>> start Given records

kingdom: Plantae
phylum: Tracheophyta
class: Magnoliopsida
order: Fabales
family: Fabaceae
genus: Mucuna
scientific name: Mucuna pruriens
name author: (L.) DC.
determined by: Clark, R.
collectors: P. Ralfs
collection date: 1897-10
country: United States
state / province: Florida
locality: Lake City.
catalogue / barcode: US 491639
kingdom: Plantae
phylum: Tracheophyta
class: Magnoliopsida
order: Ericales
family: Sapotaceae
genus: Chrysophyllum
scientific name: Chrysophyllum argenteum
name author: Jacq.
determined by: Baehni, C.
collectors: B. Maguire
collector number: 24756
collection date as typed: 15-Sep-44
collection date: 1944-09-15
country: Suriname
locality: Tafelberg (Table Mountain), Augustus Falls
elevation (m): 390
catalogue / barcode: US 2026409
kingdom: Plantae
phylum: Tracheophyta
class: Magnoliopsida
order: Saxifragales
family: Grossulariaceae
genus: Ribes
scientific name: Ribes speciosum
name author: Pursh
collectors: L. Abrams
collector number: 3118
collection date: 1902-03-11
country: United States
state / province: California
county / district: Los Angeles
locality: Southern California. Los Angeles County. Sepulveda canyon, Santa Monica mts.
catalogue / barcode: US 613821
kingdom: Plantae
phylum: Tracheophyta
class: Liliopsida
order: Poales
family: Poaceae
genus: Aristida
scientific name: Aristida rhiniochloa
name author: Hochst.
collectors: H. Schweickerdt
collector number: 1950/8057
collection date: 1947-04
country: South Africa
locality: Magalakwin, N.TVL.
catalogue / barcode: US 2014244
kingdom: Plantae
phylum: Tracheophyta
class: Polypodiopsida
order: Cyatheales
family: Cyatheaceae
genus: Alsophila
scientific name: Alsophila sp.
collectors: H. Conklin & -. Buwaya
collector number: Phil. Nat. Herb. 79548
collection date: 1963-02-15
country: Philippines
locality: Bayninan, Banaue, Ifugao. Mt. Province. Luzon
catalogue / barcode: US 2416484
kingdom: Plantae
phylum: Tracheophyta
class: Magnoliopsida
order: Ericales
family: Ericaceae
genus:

>> end Given records

◆ Objective ◆
Arrange every line of the listing above as a Markdown table with the columns "Row" and "Line," numbering the lines in order and omitting any blank ones.

◆ Correct output ◆
| Row | Line |
|---|---|
| 1 | kingdom: Plantae |
| 2 | phylum: Tracheophyta |
| 3 | class: Magnoliopsida |
| 4 | order: Fabales |
| 5 | family: Fabaceae |
| 6 | genus: Mucuna |
| 7 | scientific name: Mucuna pruriens |
| 8 | name author: (L.) DC. |
| 9 | determined by: Clark, R. |
| 10 | collectors: P. Ralfs |
| 11 | collection date: 1897-10 |
| 12 | country: United States |
| 13 | state / province: Florida |
| 14 | locality: Lake City. |
| 15 | catalogue / barcode: US 491639 |
| 16 | kingdom: Plantae |
| 17 | phylum: Tracheophyta |
| 18 | class: Magnoliopsida |
| 19 | order: Ericales |
| 20 | family: Sapotaceae |
| 21 | genus: Chrysophyllum |
| 22 | scientific name: Chrysophyllum argenteum |
| 23 | name author: Jacq. |
| 24 | determined by: Baehni, C. |
| 25 | collectors: B. Maguire |
| 26 | collector number: 24756 |
| 27 | collection date as typed: 15-Sep-44 |
| 28 | collection date: 1944-09-15 |
| 29 | country: Suriname |
| 30 | locality: Tafelberg (Table Mountain), Augustus Falls |
| 31 | elevation (m): 390 |
| 32 | catalogue / barcode: US 2026409 |
| 33 | kingdom: Plantae |
| 34 | phylum: Tracheophyta |
| 35 | class: Magnoliopsida |
| 36 | order: Saxifragales |
| 37 | family: Grossulariaceae |
| 38 | genus: Ribes |
| 39 | scientific name: Ribes speciosum |
| 40 | name author: Pursh |
| 41 | collectors: L. Abrams |
| 42 | collector number: 3118 |
| 43 | collection date: 1902-03-11 |
| 44 | country: United States |
| 45 | state / province: California |
| 46 | county / district: Los Angeles |
| 47 | locality: Southern California. Los Angeles County. Sepulveda canyon, Santa Monica mts. |
| 48 | catalogue / barcode: US 613821 |
| 49 | kingdom: Plantae |
| 50 | phylum: Tracheophyta |
| 51 | class: Liliopsida |
| 52 | order: Poales |
| 53 | family: Poaceae |
| 54 | genus: Aristida |
| 55 | scientific name: Aristida rhiniochloa |
| 56 | name author: Hochst. |
| 57 | collectors: H. Schweickerdt |
| 58 | collector number: 1950/8057 |
| 59 | collection date: 1947-04 |
| 60 | country: South Africa |
| 61 | locality: Magalakwin, N.TVL. |
| 62 | catalogue / barcode: US 2014244 |
| 63 | kingdom: Plantae |
| 64 | phylum: Tracheophyta |
| 65 | class: Polypodiopsida |
| 66 | order: Cyatheales |
| 67 | family: Cyatheaceae |
| 68 | genus: Alsophila |
| 69 | scientific name: Alsophila sp. |
| 70 | collectors: H. Conklin & -. Buwaya |
| 71 | collector number: Phil. Nat. Herb. 79548 |
| 72 | collection date: 1963-02-15 |
| 73 | country: Philippines |
| 74 | locality: Bayninan, Banaue, Ifugao. Mt. Province. Luzon |
| 75 | catalogue / barcode: US 2416484 |
| 76 | kingdom: Plantae |
| 77 | phylum: Tracheophyta |
| 78 | class: Magnoliopsida |
| 79 | order: Ericales |
| 80 | family: Ericaceae |
| 81 | genus: |